Show HN: FastGraphRAG – Better RAG using good old PageRank

Role of PageRank and Knowledge Graphs in RAG

  • Many see it as fitting, not ironic, that “classic” IR like PageRank complements LLMs: LLMs build semantic knowledge graphs; PageRank navigates them.
  • Graph RAG is framed as superior to pure vector RAG for multi-hop/complex questions because it explicitly models relations between entities.
  • Some argue classic search/BM25 plus good product design is often underrated compared to bigger models and vector search “pixie dust.”

Implementation and Features of FastGraphRAG

  • Graphs are built by LLMs (entities, relations, descriptions, conflict resolution) and stored via python-igraph; connectors to graph databases (e.g., Neo4j-like tools, Memgraph) are planned.
  • Retrieval uses semantic search to seed nodes, then personalized PageRank to spread relevance; future plans include weighted edges and “negative PageRank”/repulsors.
  • The system is configurable via domain descriptions, example queries, and entity types to make graph construction more opinionated and task-specific.
  • Works with any OpenAI-compatible API; people ask for clearer Ollama examples and pure retriever usage.
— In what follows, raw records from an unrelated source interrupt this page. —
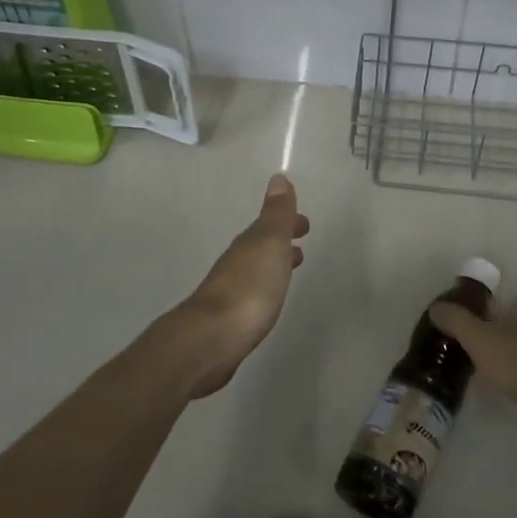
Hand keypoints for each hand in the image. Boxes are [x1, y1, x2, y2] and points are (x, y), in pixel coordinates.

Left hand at [159, 174, 309, 398]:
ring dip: (274, 263)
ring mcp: (230, 292)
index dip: (287, 221)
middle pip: (261, 245)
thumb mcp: (268, 243)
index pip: (269, 224)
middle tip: (301, 243)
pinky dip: (266, 287)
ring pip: (257, 268)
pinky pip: (253, 292)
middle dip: (281, 241)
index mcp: (248, 244)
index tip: (305, 224)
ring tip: (292, 266)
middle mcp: (236, 263)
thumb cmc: (249, 288)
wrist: (212, 339)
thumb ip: (276, 214)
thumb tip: (278, 178)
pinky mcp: (229, 319)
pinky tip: (269, 299)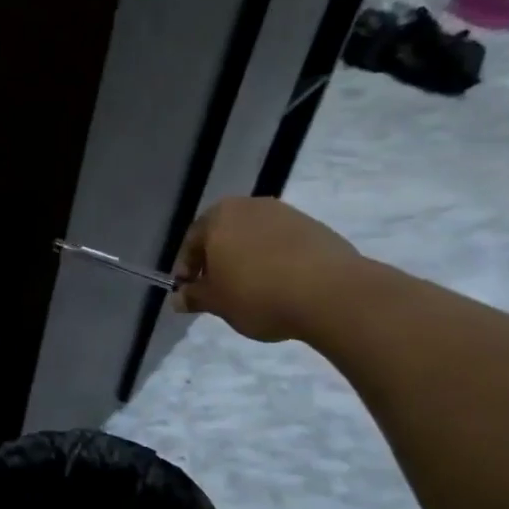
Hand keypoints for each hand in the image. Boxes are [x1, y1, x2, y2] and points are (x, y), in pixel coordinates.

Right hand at [170, 196, 362, 342]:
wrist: (330, 292)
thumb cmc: (258, 294)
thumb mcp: (217, 302)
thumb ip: (195, 297)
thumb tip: (178, 298)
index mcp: (218, 217)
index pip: (191, 241)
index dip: (186, 269)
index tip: (188, 292)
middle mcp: (249, 206)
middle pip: (223, 234)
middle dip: (217, 261)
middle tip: (217, 290)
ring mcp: (285, 213)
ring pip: (253, 237)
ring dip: (246, 259)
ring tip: (250, 289)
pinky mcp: (313, 226)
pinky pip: (282, 243)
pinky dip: (274, 260)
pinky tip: (279, 285)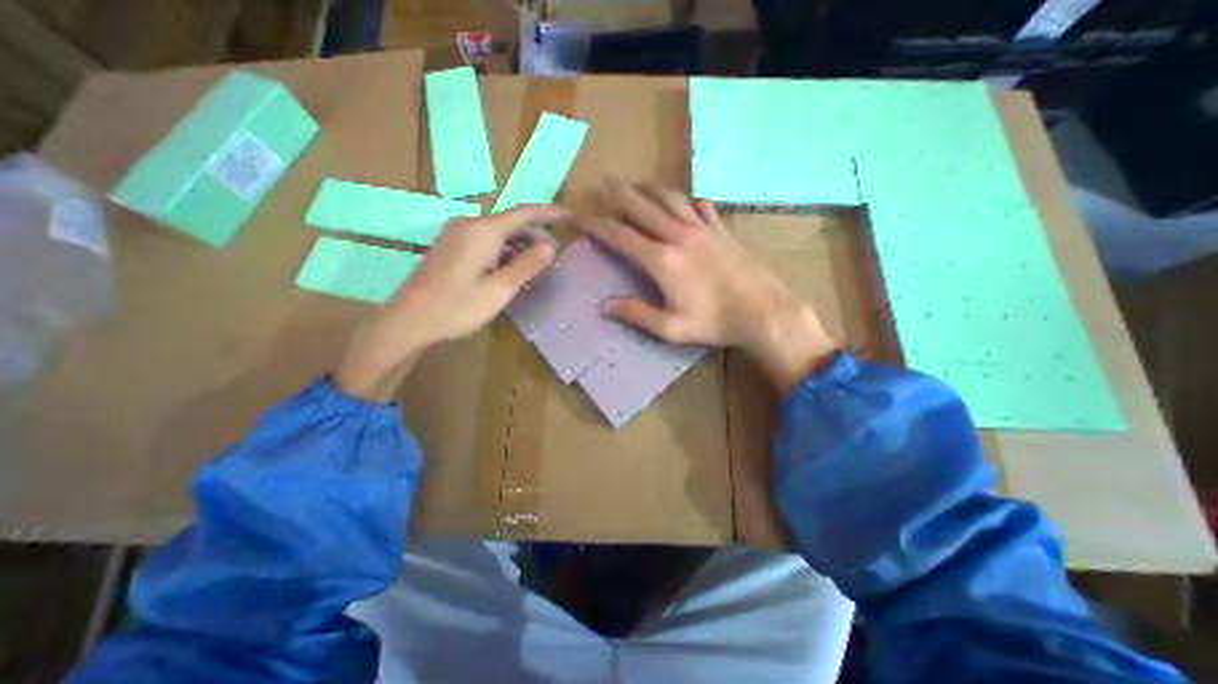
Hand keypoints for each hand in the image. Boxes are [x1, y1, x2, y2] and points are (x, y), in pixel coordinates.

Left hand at [331, 208, 559, 400]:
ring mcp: (457, 234)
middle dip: (536, 233)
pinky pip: (486, 241)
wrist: (409, 320)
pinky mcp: (451, 247)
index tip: (571, 217)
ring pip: (499, 232)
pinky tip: (511, 268)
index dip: (550, 213)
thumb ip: (527, 265)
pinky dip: (504, 250)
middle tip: (556, 253)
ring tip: (538, 264)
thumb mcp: (500, 289)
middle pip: (511, 221)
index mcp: (483, 231)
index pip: (525, 213)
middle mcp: (469, 225)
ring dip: (520, 244)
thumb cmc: (458, 307)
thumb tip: (551, 245)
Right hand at [581, 181, 839, 395]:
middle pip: (642, 207)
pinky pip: (702, 207)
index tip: (579, 215)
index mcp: (661, 260)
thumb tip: (605, 307)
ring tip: (638, 182)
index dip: (596, 224)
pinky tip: (687, 201)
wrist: (763, 311)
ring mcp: (702, 230)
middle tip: (604, 183)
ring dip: (650, 189)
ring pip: (670, 199)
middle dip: (620, 194)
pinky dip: (689, 201)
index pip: (620, 236)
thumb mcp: (671, 327)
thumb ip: (637, 314)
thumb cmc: (714, 323)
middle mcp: (678, 236)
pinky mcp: (722, 231)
Use Cases, Capabilities, and Limits

  • Suggested uses: multi-hop QA, codebase understanding, customer-ticket assistants, compliance-doc analysis at scale, podcast/sentiment queries.
  • Authors position it as preferable to massive context windows (accuracy, cost, latency constraints).
  • For approximate aggregation (e.g., “positive view of X across many podcasts”), they propose graph-based filtering, acknowledging results are “best-effort,” not exact.

Ecosystem, Integrations, and Alternatives

  • Comparisons and references arise to HippoRAG, LightRAG, nano-graphrag, Aider’s PageRank-on-code, and alternative centrality measures (Triangle Centrality, Authority Rank).
  • There’s interest in Obsidian integration, Memgraph connectors, and using the framework purely as a retriever.

Critiques, Concerns, and Open Questions

  • Several criticize the GitHub README as too marketing-heavy and light on technical explanation, benchmarks, and concrete examples.
  • Some worry about dependence on OpenAI APIs and restrictive terms.
  • Others question whether RAG fundamentally struggles with implicit inferences, while defenders say that’s the LLM’s job once the right subgraph is retrieved.
  • Performance, multi-hop benchmark results, tenancy/multi-tenant graph handling, and long-running extraction times are raised as unanswered or unclear.